There are examples of “routine” things that happen every day in every specialty: primary care doctors often order “routine” annual EKGs when they provide little, if any, value. On the flip side, an EKG taken in the case of chest pain can be life saving.

As another example, ordering a CT scan or MRI of the brain for any headache is completely unnecessary, yet hundreds of thousands of these tests are performed.

I could single out so many examples of tests and procedures in this column, but I don’t want all of my colleagues giving me ugly looks as I walk down the street.

The dirty little secret is that ordering tests and sometimes providing procedures of little value create profit—especially if a doctor decided to purchase a piece of equipment used to do the testing. The machine cost capital, and the person who sold the machine to the practice used language like “you need to order x number of tests for a return on your investment.”

I personally believe, however, that brazen profiteering in medicine (ordering tests purely to make money without a care about clinical information) is relatively rare. I think it’s much more likely tests are ordered because doctors want to be perceived as “doing something.”

When a patient comes to the office, perhaps there is an expectation “something” will be done: a test ordered, a procedure scheduled, a prescription written, etc.

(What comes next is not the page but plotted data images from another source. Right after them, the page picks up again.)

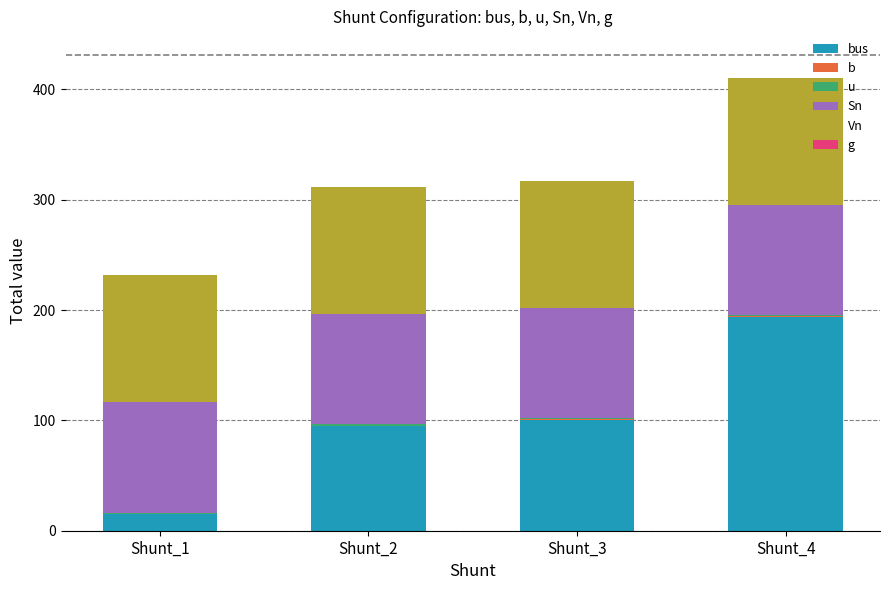

How many series are shown in this chart?

5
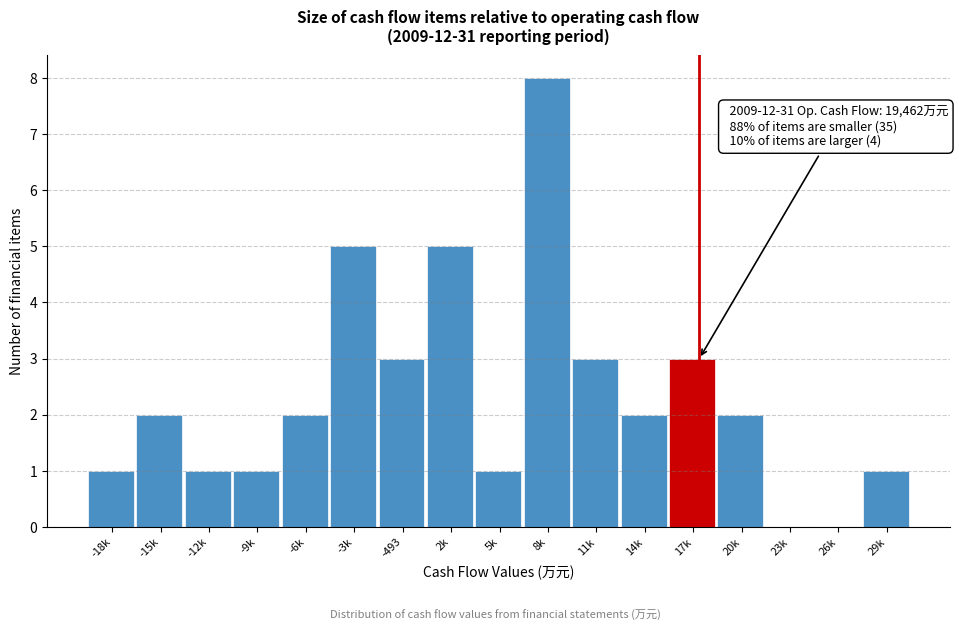

Reading left to right, list all the values displayed in this chart.

-18k=1	-15k=2	-12k=1	-9k=1	-6k=2	-3k=5	-493=3	2k=5	5k=1	8k=8	11k=3	14k=2	17k=3	20k=2	23k=0	26k=0	29k=1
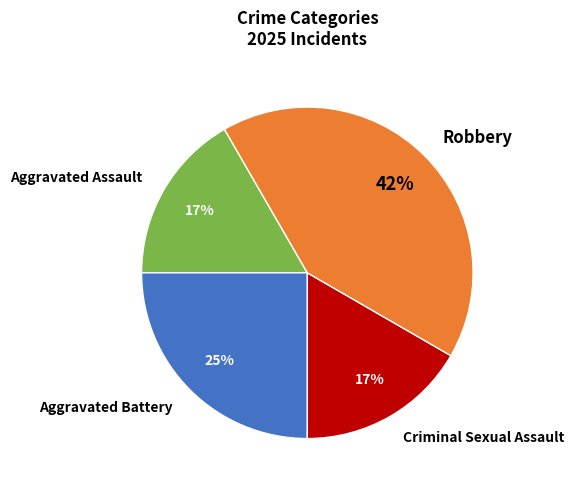

True or false: Aggravated Battery accounts for 25% of the total.

True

But I have found that often, doing “nothing” is the best course of action.

An explanation of symptoms—where they come from, when we can expect them to resolve and with what non-invasive/non-prescription solution—is, in fact, “doing something.” But that can take time. It takes very little time to just order a test or write a prescription.

I also know that some patients demand testing because they believe it is needed even if a physician tells them otherwise. I have lost a few patients this way since I take care to order only what is needed, and nothing more.

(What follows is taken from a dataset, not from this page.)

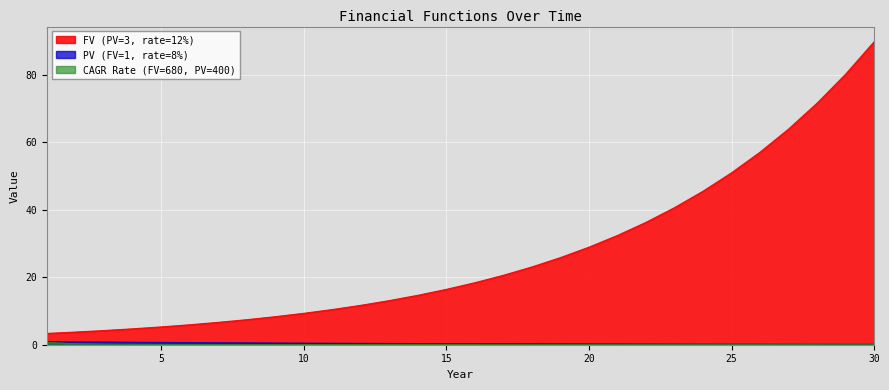

What is the difference between the second highest and second lowest values in the CAGR Rate (FV=680, PV=400) series?

0.3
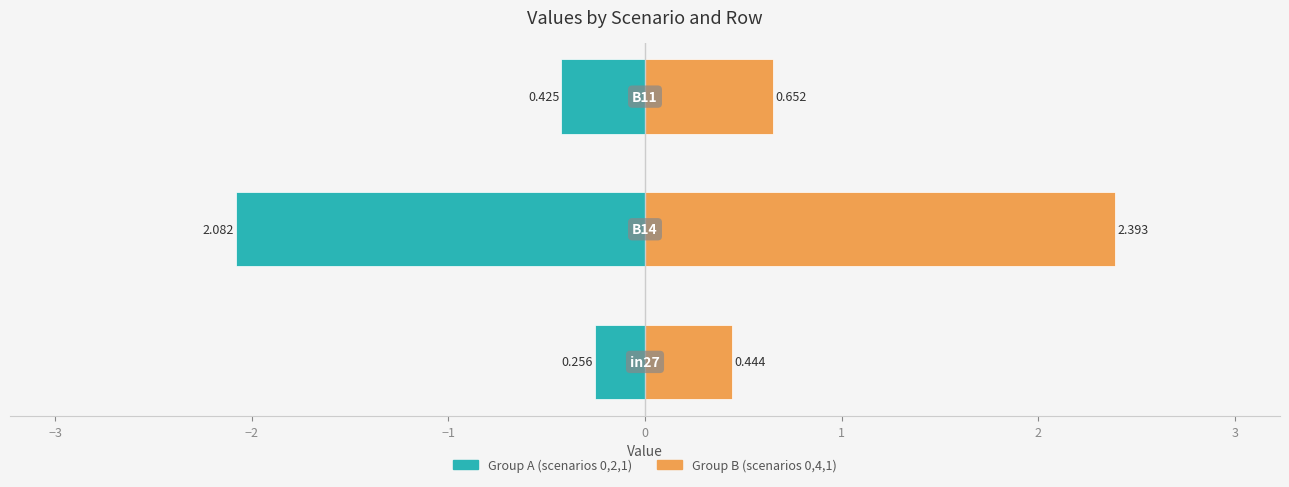

At how many categories does at least one series exceed 0?

3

Lest you accuse me of rationing, there are safety-related reasons as well. All tests carry some risk. The radiation you are dosed with from an X ray or CT scan better be for a good reason. And what if the test finds something unexpected but completely inconsequential? You are now going to have three or four more tests just to reassure you of your health.

Then there’s the risk an invasive test causes an infection, or a useless prescription causes a side effect. Money isn’t everything—the health of my patient comes first.

There are questions you can ask:

  • Do I really need this test or procedure?
  • What are the downsides?
  • Are there simpler, safer options?
  • What happens if I do nothing?
  • How much does it cost?

We need a better level of engagement of physicians in understanding costs. We need a better level of education among patients about what quality care looks like.

Together, we can all help shift our health care system to a more fiscally sustainable one if we order the right test, for the right patient and for the right reasons—never more and never less.